**Directions**
1 > Please print the passage of the Hologres connector text starting at "dbname The name" and ending at "Default value: insertorignore.".
2 > Answer these questions from the Hologres connector text:
(a) What is the default value of the mutatetype parameter?
(b) Which Ververica Runtime version is the earliest that supports Hologres connectors?
(c) In what format is the endpoint parameter given?
3 > Decide whether each statement agrees with the Hologres connector text. Give yes or no, and quote the words of the text that settle it.
(a) Hologres connectors can write result data to Hologres external tables.
(b) The partitionrouter parameter is required.
(c) Hologres is compatible with the PostgreSQL protocol.

**Source extract**
This topic provides the DDL syntax that is used to create a Hologres result table, describes the parameters in the WITH clause, and provides streaming semantics and data type mappings.

Note A Hologres connector can be used to store data of a result table for streaming jobs and batch jobs.

What is Hologres?

Hologres is a real-time interactive analytics service that is developed by Alibaba Cloud. It is compatible with the PostgreSQL protocol and seamlessly integrated with the big data ecosystem. Hologres allows you to analyze and process petabytes of data with high concurrency and low latency. Hologres provides an easy method for you to use the existing business intelligence (BI) tools to perform multidimensional analysis and explore your business.

Prerequisites

A Hologres table is created. For more information, see Manage an internal table.

Limits

  • Only Flink that uses Ververica Runtime (VVR) 2.0.0 or later supports Hologres connectors.
  • You cannot use Hologres connectors to write result data to Hologres external tables. For more information about Hologres external tables, see Manage a foreign table.

DDL syntax

create table hologres_sink(
  name varchar,
  age BIGINT,
  birthday BIGINT
) with (
  'connector'='hologres',
  'dbname'='<yourDbname>',
  'tablename'='<yourTablename>',
  'username'='<yourUsername>',
  'password'='<yourPassword>',
  'endpoint'='<yourEndpoint>',
  'field_delimiter'='|' -- This parameter is optional. 
);

Parameters in the WITH clause

Parameter Description Required Remarks
connector The type of the result table. Yes Set the value to hologres.
dbname The name of the database. Yes N/A.
tablename The name of the table.
Note If the public schema is not used, you must set tablename to schema.tableName.
Yes N/A.
username The username that is used to access the database. You must enter the AccessKey ID of your Alibaba Cloud account. Yes N/A.
password The password that is used to access the database. You must enter the AccessKey secret of your Alibaba Cloud account. Yes N/A.
endpoint The endpoint of the Hologres instance. Yes Format: <ip>:<port>.
field_delimiter The field delimiter. The Hologres streaming sink can split a string into arrays based on the value of this parameter and import the arrays into Hologres. No Default value: "\u0002".
mutatetype The data writing mode. For more information, see Streaming semantics. No Default value: insertorignore.
partitionrouter Specifies whether to write data to a partitioned table. No Default value: false.
ignoredelete Specifies whether to ignore retraction messages. No Default value: true.
Note This parameter takes effect only when the streaming semantics is used.
createparttable Specifies whether to automatically create a partitioned table to which data is written based on partition values.

**Supplied information**

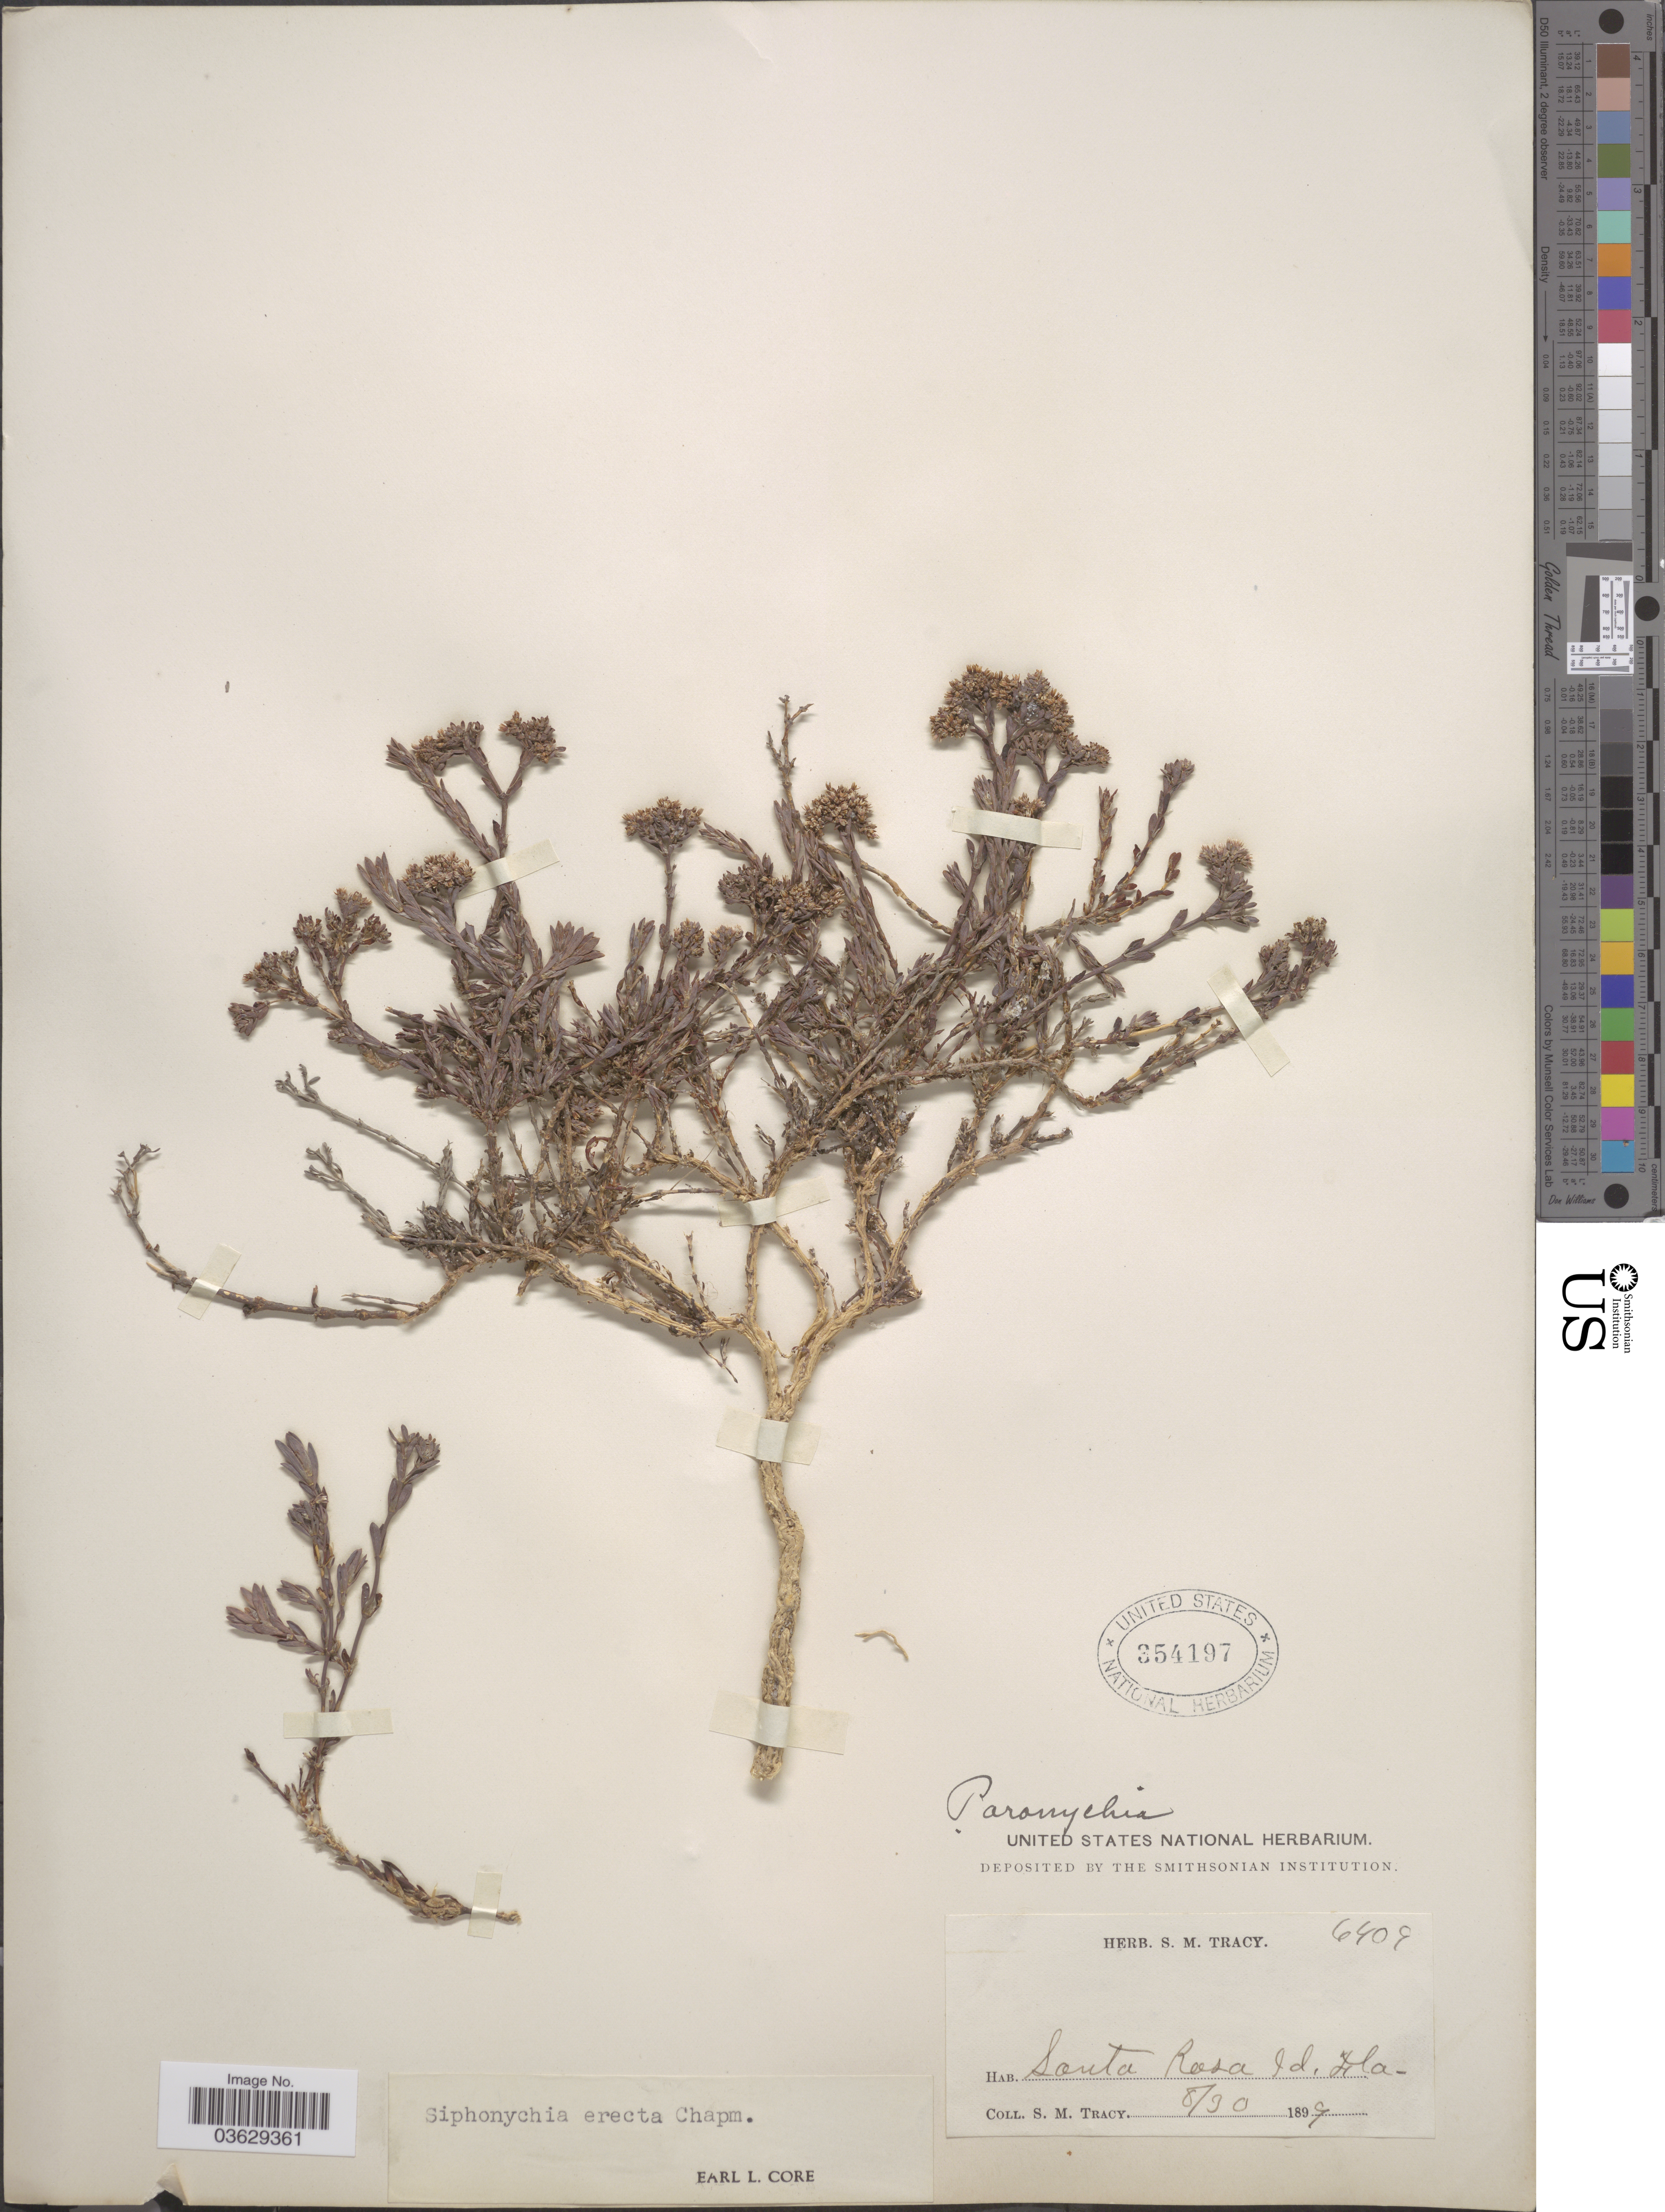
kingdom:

**Solutions to the tasks**
1 >
dbname The name of the database. Yes N/A.
tablename The name of the table.
Note If the public schema is not used, you must set tablename to schema.tableName.
Yes N/A.
username The username that is used to access the database. You must enter the AccessKey ID of your Alibaba Cloud account. Yes N/A.
password The password that is used to access the database. You must enter the AccessKey secret of your Alibaba Cloud account. Yes N/A.
endpoint The endpoint of the Hologres instance. Yes Format: <ip>:<port>.
field_delimiter The field delimiter. The Hologres streaming sink can split a string into arrays based on the value of this parameter and import the arrays into Hologres. No Default value: "\u0002".
mutatetype The data writing mode. For more information, see Streaming semantics. No Default value: insertorignore.

2 >
(a) insertorignore
(b) VVR 2.0.0
(c) <ip>:<port>

3 >
(a) No: "You cannot use Hologres connectors to write result data to Hologres external tables."
(b) No: "partitionrouter Specifies whether to write data to a partitioned table. No Default value: false."
(c) Yes: "It is compatible with the PostgreSQL protocol"